Нельзя требовать от правительства, чтобы оно занималось моральным совершенствованием людей (как это делал Сократ в своих беседах, описанных Платоном), так же как нельзя требовать от правительства и того, чтобы оно научило людей логически мыслить. Этого нельзя достигнуть никакими принудительными мерами *).
*) Один рецепзент моей книги нашёл противоречие в том, что просвещение я не причисляю к настоящим задачам государства, тогда как в одной из последних глав я говорю, что надо возможно больше заботиться о просвещениии граждан, в особенности по отношению к их правам и обязанностям. Это мнимое противоречие очевидно происходит от того, что рецензент отождествляет понятие "общество" с понятием "государство". Поэтому он может представить себе общественную деятельвость только с помощью государственных махинаций, то есть, в сущности, с помощью централизации и бюрократизма. На это я могу лишь возразить словами известного французского министра: "Je n'en vois pas la necessite". Общественная дея-тельность весьма возможна и без посредничества государства. И поэтому интересы общества вовсе не должны являться задачей государства или правительства. Следует, наоборот, признать за зло, что пправительство, заваленное делами, считает несущественной или совсем забывает настоящую задачу государства, то есть осуществление справедливости.

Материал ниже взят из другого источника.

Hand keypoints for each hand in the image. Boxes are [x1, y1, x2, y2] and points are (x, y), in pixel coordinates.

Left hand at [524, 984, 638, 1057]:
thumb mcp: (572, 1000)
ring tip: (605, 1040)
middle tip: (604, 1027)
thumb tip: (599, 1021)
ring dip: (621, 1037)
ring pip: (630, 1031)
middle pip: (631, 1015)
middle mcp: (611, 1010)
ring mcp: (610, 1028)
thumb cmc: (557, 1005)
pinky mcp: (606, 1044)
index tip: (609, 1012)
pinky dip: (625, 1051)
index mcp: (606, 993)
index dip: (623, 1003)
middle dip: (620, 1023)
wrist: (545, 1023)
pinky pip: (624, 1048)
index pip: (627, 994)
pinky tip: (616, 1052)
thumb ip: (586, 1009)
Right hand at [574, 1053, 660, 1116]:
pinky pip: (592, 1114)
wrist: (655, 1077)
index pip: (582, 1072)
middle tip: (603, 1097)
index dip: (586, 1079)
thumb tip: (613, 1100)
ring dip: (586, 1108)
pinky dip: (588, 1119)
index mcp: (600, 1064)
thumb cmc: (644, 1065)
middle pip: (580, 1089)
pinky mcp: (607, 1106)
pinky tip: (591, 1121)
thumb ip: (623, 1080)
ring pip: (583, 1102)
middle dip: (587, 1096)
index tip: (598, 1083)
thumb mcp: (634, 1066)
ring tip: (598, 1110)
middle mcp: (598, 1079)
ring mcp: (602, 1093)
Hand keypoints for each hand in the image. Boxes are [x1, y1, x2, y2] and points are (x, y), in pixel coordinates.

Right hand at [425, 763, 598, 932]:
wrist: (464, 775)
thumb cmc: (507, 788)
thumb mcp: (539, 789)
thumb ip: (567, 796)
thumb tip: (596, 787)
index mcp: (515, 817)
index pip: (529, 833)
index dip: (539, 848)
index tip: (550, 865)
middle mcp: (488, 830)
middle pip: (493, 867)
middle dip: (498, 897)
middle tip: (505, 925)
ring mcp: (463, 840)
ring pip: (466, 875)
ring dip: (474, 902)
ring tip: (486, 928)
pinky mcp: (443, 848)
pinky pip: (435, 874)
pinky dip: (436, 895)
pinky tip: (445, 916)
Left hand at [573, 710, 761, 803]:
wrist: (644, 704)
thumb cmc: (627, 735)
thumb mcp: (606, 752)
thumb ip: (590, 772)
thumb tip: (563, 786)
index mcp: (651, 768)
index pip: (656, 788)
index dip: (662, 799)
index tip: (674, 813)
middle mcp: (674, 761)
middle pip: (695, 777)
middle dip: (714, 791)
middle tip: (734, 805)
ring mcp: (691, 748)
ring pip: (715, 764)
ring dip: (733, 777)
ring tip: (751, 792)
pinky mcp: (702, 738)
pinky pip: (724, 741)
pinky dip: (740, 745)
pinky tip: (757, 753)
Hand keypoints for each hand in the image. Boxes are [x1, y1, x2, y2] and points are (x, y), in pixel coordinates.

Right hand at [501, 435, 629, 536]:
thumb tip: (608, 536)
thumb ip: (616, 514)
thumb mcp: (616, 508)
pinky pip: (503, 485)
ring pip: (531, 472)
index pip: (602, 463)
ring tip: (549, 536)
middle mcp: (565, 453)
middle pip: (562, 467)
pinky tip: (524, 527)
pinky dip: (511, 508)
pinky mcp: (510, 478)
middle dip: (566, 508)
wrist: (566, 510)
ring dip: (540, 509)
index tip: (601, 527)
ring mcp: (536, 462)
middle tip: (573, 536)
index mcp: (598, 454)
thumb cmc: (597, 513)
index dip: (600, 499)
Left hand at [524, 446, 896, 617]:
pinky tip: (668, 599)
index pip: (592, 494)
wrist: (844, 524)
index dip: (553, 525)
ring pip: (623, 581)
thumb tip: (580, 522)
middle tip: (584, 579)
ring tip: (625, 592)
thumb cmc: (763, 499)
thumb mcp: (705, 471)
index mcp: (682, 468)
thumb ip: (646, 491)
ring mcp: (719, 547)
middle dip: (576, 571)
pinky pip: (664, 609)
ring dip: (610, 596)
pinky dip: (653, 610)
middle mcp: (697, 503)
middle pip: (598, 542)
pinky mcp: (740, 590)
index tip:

Государство, правда, может взять на себя организацию общественного обучения при условии, чтобы этим отнюдь не нарушалась свобода науки и чтобы государство не монополизировало своего обучения, а всем и каждому предоставляло бы самостоятельно учреждать, наряду с государственными школами, школы частные или общественные. Государство может также заниматься мерами для развития продуктивности труда (напр. организацией общественных сношений, шоссейных и железных дорог, каналов, почт и телеграфов), но тоже при условии, чтобы государство не монополизировало своих учреждений, а всюду предоставляло бы возможность и свободу и частной инициативе. Но всё, что предпринимается исключительно в виду целесообразности, должно уступать место тому главному, что требуется от государства, то есть осуществлению справедливости. А в этом требовании заключено очень много. Не правы те, которые думают, что юридический и политический механизм исчерпывает правовую задачу государства. Это было бы так, если бы существующие общественные нормы соответствовали вечным принципам, если бы нужно было только предотвращать нарушение этих норм отдельными личностями. Но в наше время уже неоднократно просыпалось сознание, что сами-то нормы не везде безупречны. Высшая законодательная функция и задача государства состоит в том, чтобы пересоздать эти нормы согласно с принципами, хотя бы и путем медленной и постепенной реформы.
В последующих главах я попытаюсь обсудить и исследовать эти нормы в тех единственных двух случаях, где они ещё могут быть сомнительными, то есть в их применении к правам политическим и имущественным.